I tend instead to intern the strings (for various API's, which happen to
include strdup-like functions), so that I can just as well use it as a
trivial "make sure string will not disappear" function.

all is not ideal though, since many of these APIs don't otherwise check or
GC these strings, and hence the memory is not reclaimed (and, hence, these
functions end up "not to be used" for one-off strings or buffers, ...).

granted, absent buffers, typically the memory creep is likely to be small
enough to be ignorable (a string table somewhere which gradually gets larger
with old dead strings never to be seen again).

usage cases for things like this is usually in my dynamic linker or compiler
code, usually for dealing with symbol names (variable names, function names,
....), ...

other, more frontend API calls, similarly "merge" strings, but instead use
the GC and a weak hash to dispose of them.

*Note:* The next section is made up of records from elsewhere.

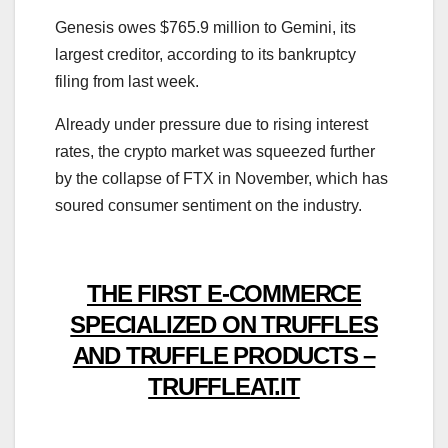
Genesis owes $765.9 million to Gemini, its
largest creditor, according to its bankruptcy
filing from last week.
Already under pressure due to rising interest
rates, the crypto market was squeezed further
by the collapse of FTX in November, which has
soured consumer sentiment on the industry.
THE FIRST E-COMMERCE
SPECIALIZED ON TRUFFLES
AND TRUFFLE PRODUCTS –
TRUFFLEAT.IT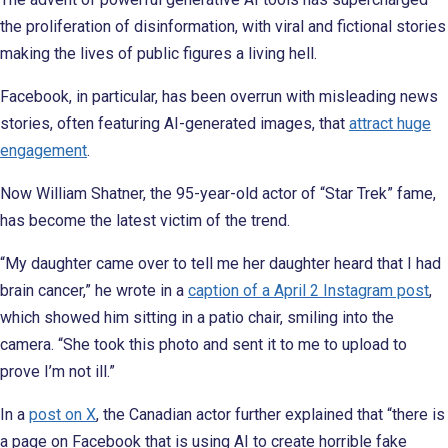
the proliferation of disinformation, with viral and fictional stories
making the lives of public figures a living hell.
Facebook, in particular, has been overrun with misleading news
stories, often featuring AI-generated images, that
attract huge
engagement
.
Now William Shatner, the 95-year-old actor of “Star Trek” fame,
has become the latest victim of the trend.
“My daughter came over to tell me her daughter heard that I had
brain cancer,” he wrote in a
caption of a April 2 Instagram post
,
which showed him sitting in a patio chair, smiling into the
camera. “She took this photo and sent it to me to upload to
prove I’m not ill.”
In a
post on X
, the Canadian actor further explained that “there is
a page on Facebook that is using AI to create horrible fake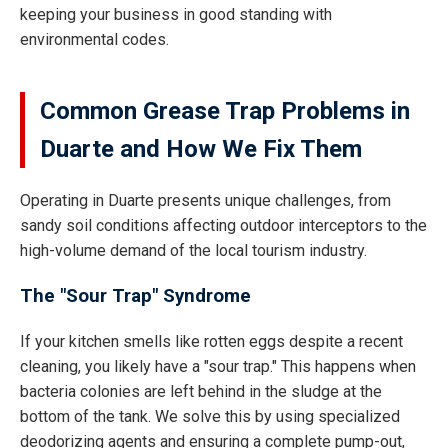
keeping your business in good standing with
environmental codes.
Common Grease Trap Problems in
Duarte and How We Fix Them
Operating in Duarte presents unique challenges, from
sandy soil conditions affecting outdoor interceptors to the
high-volume demand of the local tourism industry.
The "Sour Trap" Syndrome
If your kitchen smells like rotten eggs despite a recent
cleaning, you likely have a "sour trap." This happens when
bacteria colonies are left behind in the sludge at the
bottom of the tank. We solve this by using specialized
deodorizing agents and ensuring a complete pump-out,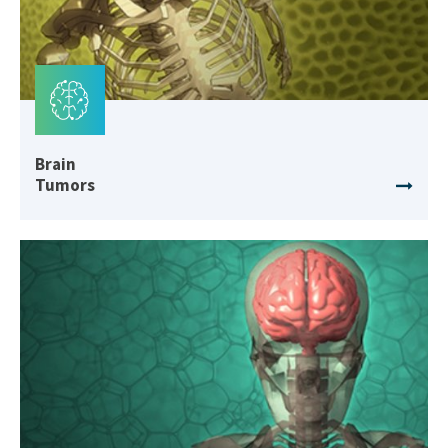
Brain
Tumors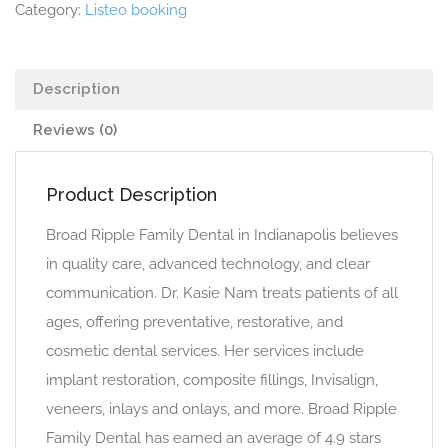
Category:
Listeo booking
Description
Reviews (0)
Product Description
Broad Ripple Family Dental in Indianapolis believes
in quality care, advanced technology, and clear
communication. Dr. Kasie Nam treats patients of all
ages, offering preventative, restorative, and
cosmetic dental services. Her services include
implant restoration, composite fillings, Invisalign,
veneers, inlays and onlays, and more. Broad Ripple
Family Dental has earned an average of 4.9 stars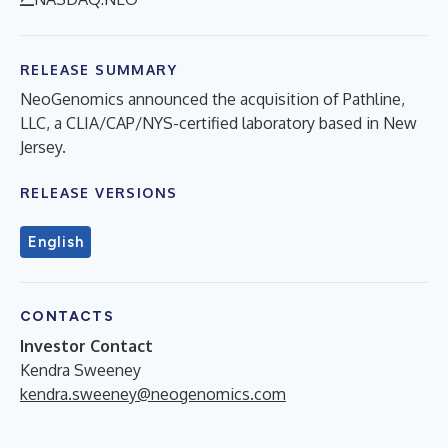
RELEASE SUMMARY
NeoGenomics announced the acquisition of Pathline,
LLC, a CLIA/CAP/NYS-certified laboratory based in New
Jersey.
RELEASE VERSIONS
English
CONTACTS
Investor Contact
Kendra Sweeney
kendra.sweeney@neogenomics.com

I guess this is mostly part of my own "unique" mindset, as I tend to see
most strings as atomic units on which operations are performed. thinking of
strings as character buffers is a little odd to me, as I tend to treat them
somewhat differently (a character buffer is for doing work, but a 'string'
is an immutable atomic unit).

or such...

>
>

From: Malcolm McLean on 20 Dec 2009 16:40

"Stefan Ram" <ram(a)zedat.fu-berlin.de> wrote in message news:
> "BGB / cr88192" <cr88192(a)hotmail.com> writes:
>>it makes it really easy to just grab strings and forget,
>>creating memory leaks with every call.
>
> For a program with a small run time and memory usage, this
> might be appropriate. For a program with a large or
> indeterminate run time, it might show that either the wrong
> programmer was chosen or the wrong programming language.
>
To me, any memory leak is a big red flag. Not so much for technical reasons,
but because it suggests that the programmer has lost control of his logic.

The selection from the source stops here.